Machine-readable electronics designs

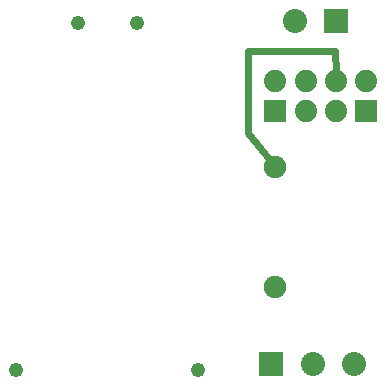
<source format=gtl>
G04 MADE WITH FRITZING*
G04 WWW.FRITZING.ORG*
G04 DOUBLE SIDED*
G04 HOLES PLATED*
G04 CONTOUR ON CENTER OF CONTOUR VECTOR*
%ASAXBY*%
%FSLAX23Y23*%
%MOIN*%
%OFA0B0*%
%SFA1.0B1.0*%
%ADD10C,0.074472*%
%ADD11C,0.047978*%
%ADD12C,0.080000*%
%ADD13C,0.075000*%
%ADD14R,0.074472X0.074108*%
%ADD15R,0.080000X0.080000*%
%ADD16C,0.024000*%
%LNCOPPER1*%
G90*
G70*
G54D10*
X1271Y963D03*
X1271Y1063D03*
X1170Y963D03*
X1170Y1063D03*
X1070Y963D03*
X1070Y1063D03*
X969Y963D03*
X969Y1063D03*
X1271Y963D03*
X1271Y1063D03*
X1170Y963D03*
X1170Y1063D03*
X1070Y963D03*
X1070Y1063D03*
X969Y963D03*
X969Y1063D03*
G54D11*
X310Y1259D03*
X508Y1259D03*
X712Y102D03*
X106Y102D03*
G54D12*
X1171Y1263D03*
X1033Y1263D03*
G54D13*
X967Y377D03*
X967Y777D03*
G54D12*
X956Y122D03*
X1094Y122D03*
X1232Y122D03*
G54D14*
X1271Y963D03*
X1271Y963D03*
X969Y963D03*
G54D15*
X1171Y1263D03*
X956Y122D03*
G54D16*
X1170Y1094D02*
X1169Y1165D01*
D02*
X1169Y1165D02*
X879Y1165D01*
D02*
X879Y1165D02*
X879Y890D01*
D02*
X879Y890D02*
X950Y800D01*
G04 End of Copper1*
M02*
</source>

--

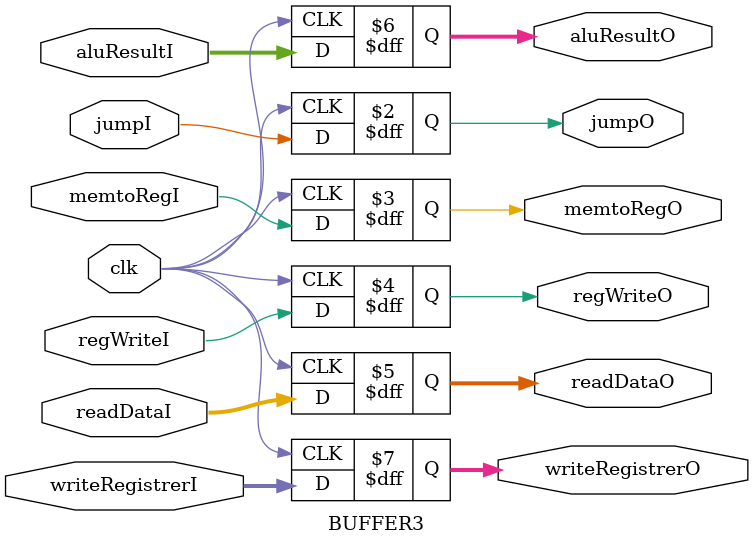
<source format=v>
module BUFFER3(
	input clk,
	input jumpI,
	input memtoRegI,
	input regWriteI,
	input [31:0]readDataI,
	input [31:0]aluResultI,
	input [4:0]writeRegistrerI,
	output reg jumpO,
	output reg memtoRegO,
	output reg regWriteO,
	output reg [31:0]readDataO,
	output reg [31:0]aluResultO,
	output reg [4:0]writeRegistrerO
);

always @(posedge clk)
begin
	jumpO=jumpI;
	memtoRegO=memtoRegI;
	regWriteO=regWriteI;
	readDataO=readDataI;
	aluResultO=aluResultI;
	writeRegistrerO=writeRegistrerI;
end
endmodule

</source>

WHAT YOU NEED TO DO
Please make an exact copy of the lines above from the line with "<source format=gtl>" through the line with "X1170Y1094D02*", both ends included.

WRITTEN RESPONSE
<source format=gtl>
G04 MADE WITH FRITZING*
G04 WWW.FRITZING.ORG*
G04 DOUBLE SIDED*
G04 HOLES PLATED*
G04 CONTOUR ON CENTER OF CONTOUR VECTOR*
%ASAXBY*%
%FSLAX23Y23*%
%MOIN*%
%OFA0B0*%
%SFA1.0B1.0*%
%ADD10C,0.074472*%
%ADD11C,0.047978*%
%ADD12C,0.080000*%
%ADD13C,0.075000*%
%ADD14R,0.074472X0.074108*%
%ADD15R,0.080000X0.080000*%
%ADD16C,0.024000*%
%LNCOPPER1*%
G90*
G70*
G54D10*
X1271Y963D03*
X1271Y1063D03*
X1170Y963D03*
X1170Y1063D03*
X1070Y963D03*
X1070Y1063D03*
X969Y963D03*
X969Y1063D03*
X1271Y963D03*
X1271Y1063D03*
X1170Y963D03*
X1170Y1063D03*
X1070Y963D03*
X1070Y1063D03*
X969Y963D03*
X969Y1063D03*
G54D11*
X310Y1259D03*
X508Y1259D03*
X712Y102D03*
X106Y102D03*
G54D12*
X1171Y1263D03*
X1033Y1263D03*
G54D13*
X967Y377D03*
X967Y777D03*
G54D12*
X956Y122D03*
X1094Y122D03*
X1232Y122D03*
G54D14*
X1271Y963D03*
X1271Y963D03*
X969Y963D03*
G54D15*
X1171Y1263D03*
X956Y122D03*
G54D16*
X1170Y1094D02*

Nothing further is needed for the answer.